My social media following doubled and tripled. My inbox filled up with emails from around the country with strangers telling me how much my story had inspired them. Then there were the handwritten letters, many from elementary school students, telling me how proud they are of me.
It’s all become a whirlwind. And I don’t know how to handle it all. A few years ago, I was a stranger in a wheelchair, a young man who tried to live with his head held high and a smile on his face. Then I was a head football coach, trying to prove that I could lead a group of young men as well as anyone who was born with arms and legs. Now people look at me as an inspiration.
Now I have the same agent as retired NFL receiver Donald Driver. People ask me to come speak at their college or work meeting. I’m on the red carpet at the Tribeca Film Festival. At parties with Gavin DeGraw and Tristan Thompson. In July, I will receive the Jimmy V Award for Perseverance at the ESPYS. Are you kidding me? Jimmy V was an inspiration to me. I know every word of his ESPYS speech. And now I’m going to receive this award in his honor. I can’t even put into words how that warms my heart. I can only say thank you, football.
I know the game isn’t perfect. I know it has its critics.

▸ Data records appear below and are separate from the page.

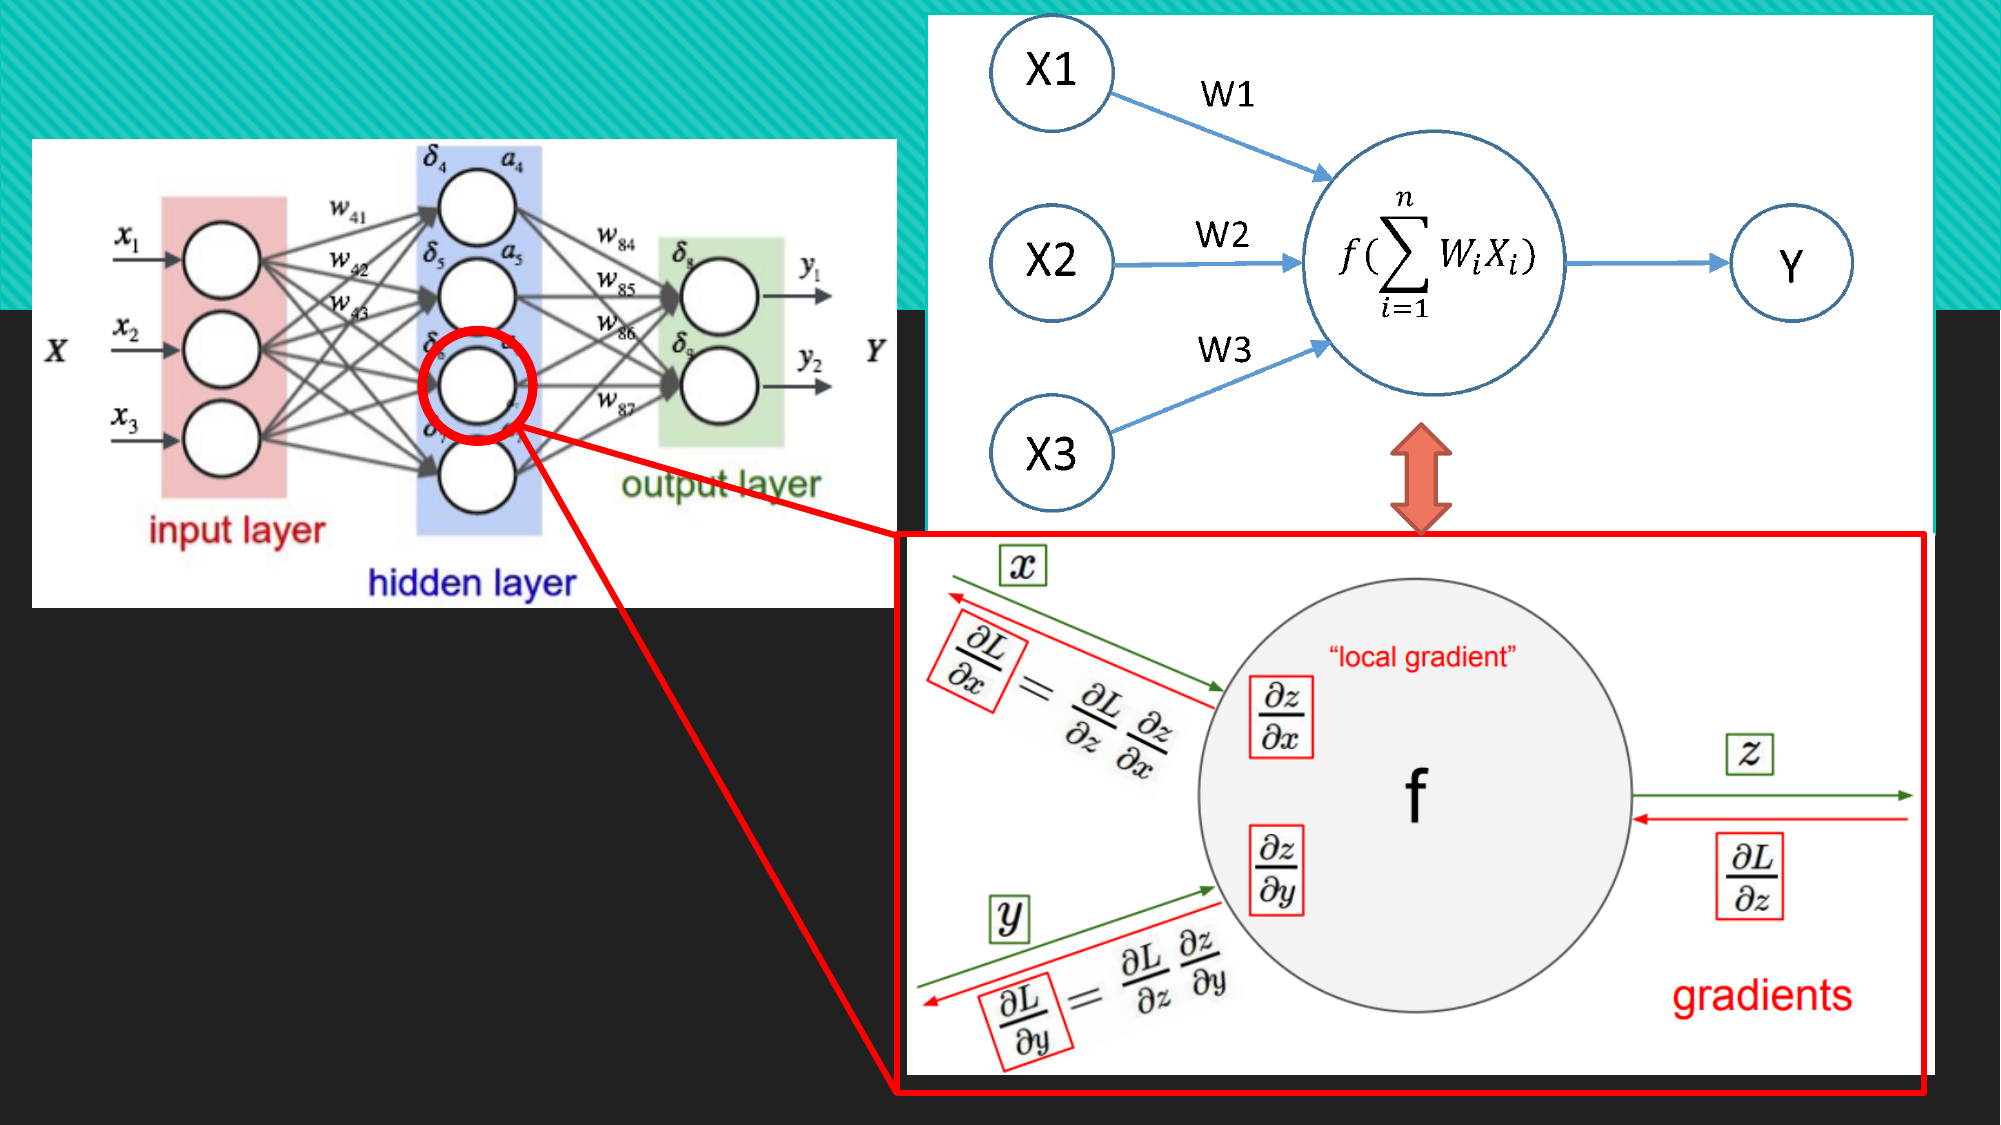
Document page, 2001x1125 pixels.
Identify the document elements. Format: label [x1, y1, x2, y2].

picture [1, 0, 2000, 608]
text_box [1427, 13, 1935, 533]
text_box [516, 424, 897, 1094]
text_box [926, 13, 1415, 532]
text_box [1399, 515, 1443, 533]
picture [907, 533, 1936, 1076]
text_box [895, 532, 1926, 1095]
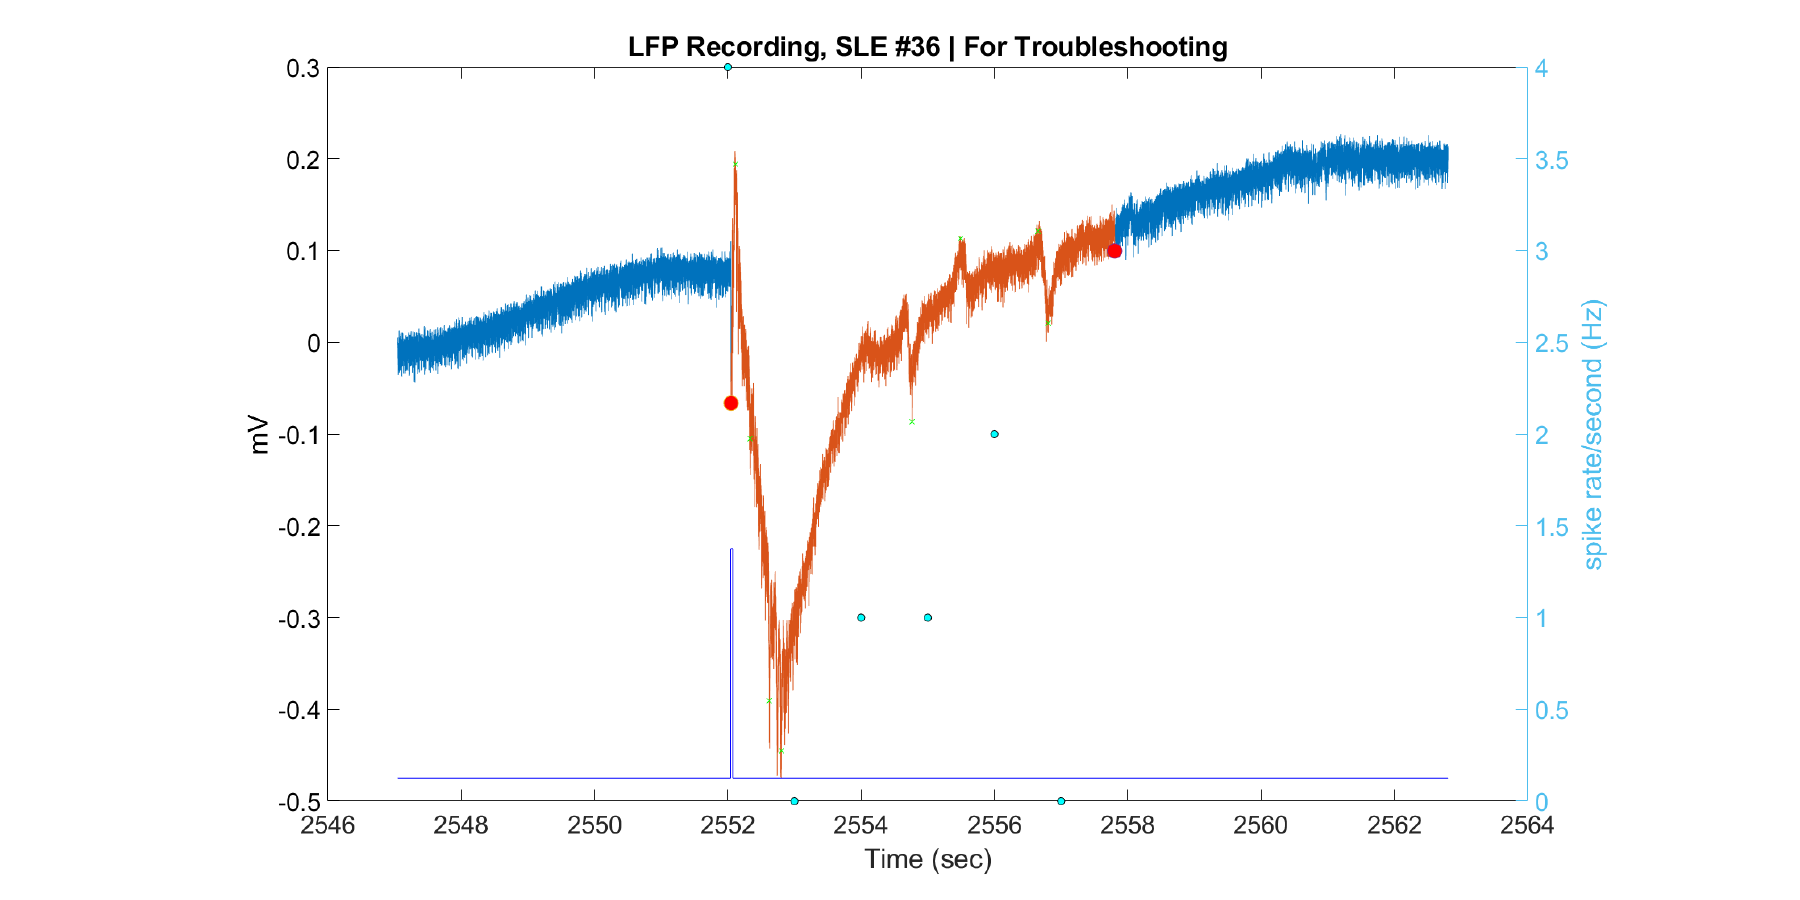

But when I think about everything that has happened in my first year as a head football coach — and the bright future that lies ahead — I know I have you to thank.
You’ve taught me and so many others that anything is truly possible. Two years ago, I rolled out of a church service dejected, out of work, wondering if I’d ever get a chance to become a head football coach. I remember finding a quiet spot near a bush and just asking God to give me a sign that I wasn’t wasting my life, that there was a place for me in football. A few days later, I got the phone call for the interview at Prospect. And now all this has happened.
I can tell you it’s only the beginning. On the field, I want to help my team win the championship that eluded us last year. I had offers to become a head varsity coach at other schools, but I know at Prospect we have unfinished business. After that, who knows? Earlier this month, I spent a few days with Sean McVay at Los Angeles Rams minicamp. That lit a new fire for me. I know there’s a minority coaching intern program for the NFL. Maybe that’s something I can pursue.
I know I want to push myself to be the best coach I can be. I’ve never given up at anything. I’m not about to now. And off the field, I want to keep inspiring people to chase their dreams, to never give up. As I like to say, “Who Says I Can’t?”
Twenty years down the road, I hope to be an established, respected football coach. Not a great coach for a man without arms and legs, but a great coach, period. I hope to settle down with a wife. Maybe a couple of kids. A small house.
I’m already preparing myself for adversity. I know it will come. Dynamics change, people evolve and all of a sudden the football doesn’t bounce your way. I get it. But whenever that happens, I won’t quit. I never quit before all this. I know there are so many watching me and cheering for me. It’s a responsibility I take seriously. So don’t worry, football, I’m not going anywhere.
The other day I was thinking what my life would be like without you. I guess I’d probably be a manager at some store, probably nowhere near as fulfilled or happy as I am now. To put it simply, I’d be idling in life. But with you around every day, there is excitement and challenge. Every day when school ends, I’m jacked for practice. That feeling has never gone away. And I hope it never does. For all of this, football, I say thank you. From those first days flicking you up and down on my living room floor until now, you’ve helped me believe in myself and spread that confidence to others. For me, there has been no greater gift.